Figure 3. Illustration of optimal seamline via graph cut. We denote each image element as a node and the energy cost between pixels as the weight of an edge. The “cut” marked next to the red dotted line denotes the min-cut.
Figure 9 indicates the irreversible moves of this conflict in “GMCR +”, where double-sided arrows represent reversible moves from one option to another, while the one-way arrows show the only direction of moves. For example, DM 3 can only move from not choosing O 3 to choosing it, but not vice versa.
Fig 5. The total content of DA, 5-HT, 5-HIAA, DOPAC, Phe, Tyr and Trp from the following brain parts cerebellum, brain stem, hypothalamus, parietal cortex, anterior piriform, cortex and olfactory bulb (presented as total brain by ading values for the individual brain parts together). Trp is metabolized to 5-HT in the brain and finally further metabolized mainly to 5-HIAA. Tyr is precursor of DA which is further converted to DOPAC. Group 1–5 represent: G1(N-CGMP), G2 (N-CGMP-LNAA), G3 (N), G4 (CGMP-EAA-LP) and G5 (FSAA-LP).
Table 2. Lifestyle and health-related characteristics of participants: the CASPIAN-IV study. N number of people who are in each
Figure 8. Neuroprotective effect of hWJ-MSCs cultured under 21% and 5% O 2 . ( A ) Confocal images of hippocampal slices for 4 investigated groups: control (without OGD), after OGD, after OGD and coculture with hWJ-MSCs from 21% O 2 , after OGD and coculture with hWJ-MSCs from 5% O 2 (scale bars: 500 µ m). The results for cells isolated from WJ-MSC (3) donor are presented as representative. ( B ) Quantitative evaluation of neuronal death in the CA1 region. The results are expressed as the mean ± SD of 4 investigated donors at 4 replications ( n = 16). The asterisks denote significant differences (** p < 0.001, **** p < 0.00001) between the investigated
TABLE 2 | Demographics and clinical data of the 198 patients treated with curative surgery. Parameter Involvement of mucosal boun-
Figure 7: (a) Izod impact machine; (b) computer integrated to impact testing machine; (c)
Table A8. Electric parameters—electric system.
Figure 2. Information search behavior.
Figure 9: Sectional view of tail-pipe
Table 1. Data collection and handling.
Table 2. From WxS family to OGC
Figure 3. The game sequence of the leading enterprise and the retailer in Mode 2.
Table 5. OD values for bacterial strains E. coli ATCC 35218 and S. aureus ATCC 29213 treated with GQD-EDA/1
**********
— Exercise details —
Give back the entire listing with every word intact.

— Result for this exercise —
Figure 3. Illustration of optimal seamline via graph cut. We denote each image element as a node and the energy cost between pixels as the weight of an edge. The “cut” marked next to the red dotted line denotes the min-cut.
Figure 9 indicates the irreversible moves of this conflict in “GMCR +”, where double-sided arrows represent reversible moves from one option to another, while the one-way arrows show the only direction of moves. For example, DM 3 can only move from not choosing O 3 to choosing it, but not vice versa.
Fig 5. The total content of DA, 5-HT, 5-HIAA, DOPAC, Phe, Tyr and Trp from the following brain parts cerebellum, brain stem, hypothalamus, parietal cortex, anterior piriform, cortex and olfactory bulb (presented as total brain by ading values for the individual brain parts together). Trp is metabolized to 5-HT in the brain and finally further metabolized mainly to 5-HIAA. Tyr is precursor of DA which is further converted to DOPAC. Group 1–5 represent: G1(N-CGMP), G2 (N-CGMP-LNAA), G3 (N), G4 (CGMP-EAA-LP) and G5 (FSAA-LP).
Table 2. Lifestyle and health-related characteristics of participants: the CASPIAN-IV study. N number of people who are in each
Figure 8. Neuroprotective effect of hWJ-MSCs cultured under 21% and 5% O 2 . ( A ) Confocal images of hippocampal slices for 4 investigated groups: control (without OGD), after OGD, after OGD and coculture with hWJ-MSCs from 21% O 2 , after OGD and coculture with hWJ-MSCs from 5% O 2 (scale bars: 500 µ m). The results for cells isolated from WJ-MSC (3) donor are presented as representative. ( B ) Quantitative evaluation of neuronal death in the CA1 region. The results are expressed as the mean ± SD of 4 investigated donors at 4 replications ( n = 16). The asterisks denote significant differences (** p < 0.001, **** p < 0.00001) between the investigated
TABLE 2 | Demographics and clinical data of the 198 patients treated with curative surgery. Parameter Involvement of mucosal boun-
Figure 7: (a) Izod impact machine; (b) computer integrated to impact testing machine; (c)
Table A8. Electric parameters—electric system.
Figure 2. Information search behavior.
Figure 9: Sectional view of tail-pipe
Table 1. Data collection and handling.
Table 2. From WxS family to OGC
Figure 3. The game sequence of the leading enterprise and the retailer in Mode 2.
Table 5. OD values for bacterial strains E. coli ATCC 35218 and S. aureus ATCC 29213 treated with GQD-EDA/1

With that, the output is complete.